Ruling comes weeks after brother Thaksin Shinawatra was freed from hospital detention on parole.
Thailand’s top court has acquitted former Prime Minister Yingluck Shinawatra in a corruption case during her time in office more than a decade ago.
The ruling on Monday is the latest legal success for the influential Shinawatra family. In February, Yingluck’s brother Thaksin – a two-time prime minister and figurehead of the Pheu Thai Party – was released on parole after serving six months into a commuted prison sentence for abuse of power and conflicts of interest.

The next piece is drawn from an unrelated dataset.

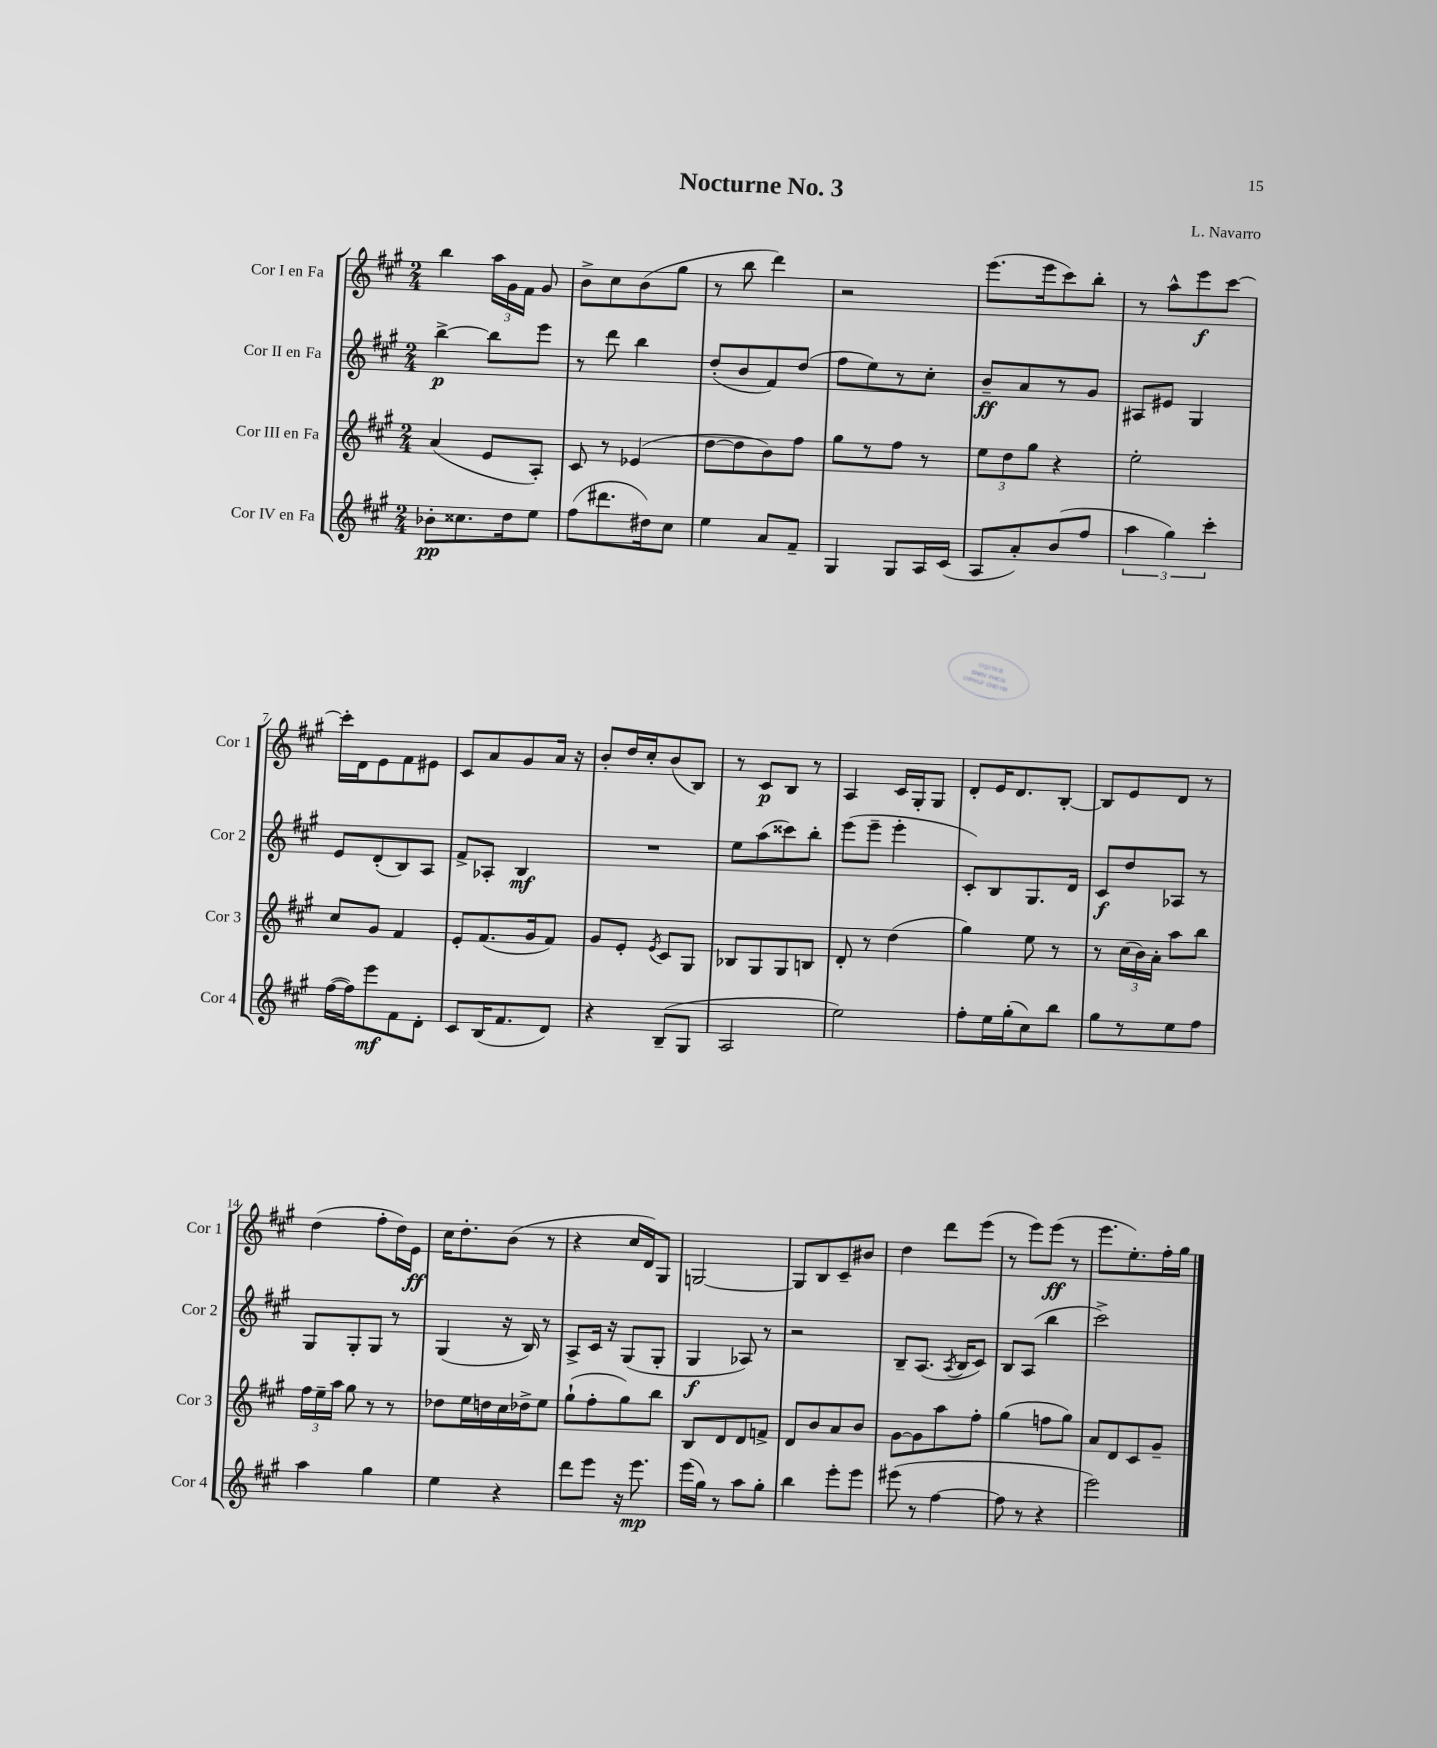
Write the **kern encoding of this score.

Yingluck and five others were accused of mishandling 240 billion baht ($6.7bn) and not running a proper bidding process for a 2013 campaign set to promote Yingluck’s government’s infrastructure projects.
All nine judges in Thailand’s Supreme Court acquitted all defendants, saying in a statement they found “no intention” to benefit two major media outlets that won the contract at the time.
“The project was done according to the regulations,” the court statement added.
Yingluck, who has lived abroad since 2017 to avoid jail over a subsidy scheme that caused billions of dollars in state losses, was not present at the court but was represented by her lawyer.
Thailand’s anticorruption commission, which had filed the original complaint, has 30 days to appeal.
One of the defendants, Niwatthamrong Boonsongpaisan, who served as a deputy prime minister, told reporters they all “received the mercy from the court to dismiss the case”.
Yingluck, 56, served as Thailand’s first female prime minister from 2011 until 2014 when her government was toppled in a coup.
In 2017, Thailand’s Supreme Court sentenced Yingluck in absentia to five years in jail over a separate case of negligence in a rice subsidy promise to farmers during the 2011 election.
Thaksin had spent 15 years abroad after fleeing in the wake of his 2006 overthrow but made a dramatic return in August to face justice. He was transferred to hospital on his first night in jail and soon after, his eight-year term was commuted to one year by the king.
His return and early release have fuelled persistent rumours that the tycoon made a behind-the-scenes deal with his powerful enemies, claims his allies and rivals have denied.
The clearance to Yingluck in the last remaining case against her could add to media speculation that she too will seek to return to Thailand.
Prime Minister Srettha Thavisin, a close ally of the Shinawatras, has said the issue has not been raised.
Coverage of Thaksin’s release has been dominated by expectations he will seek to exert influence on Srettha’s government, or through his daughter Paetongtarn, who is Pheu Thai Party leader and eligible to become prime minister.
Srettha has repeatedly been asked by media if he would remain in charge with Thaksin now freed, questions he has rebuffed, insisting that he is still calling the shots in government. Thaksin has insisted he is retired and has been suffering from various health problems.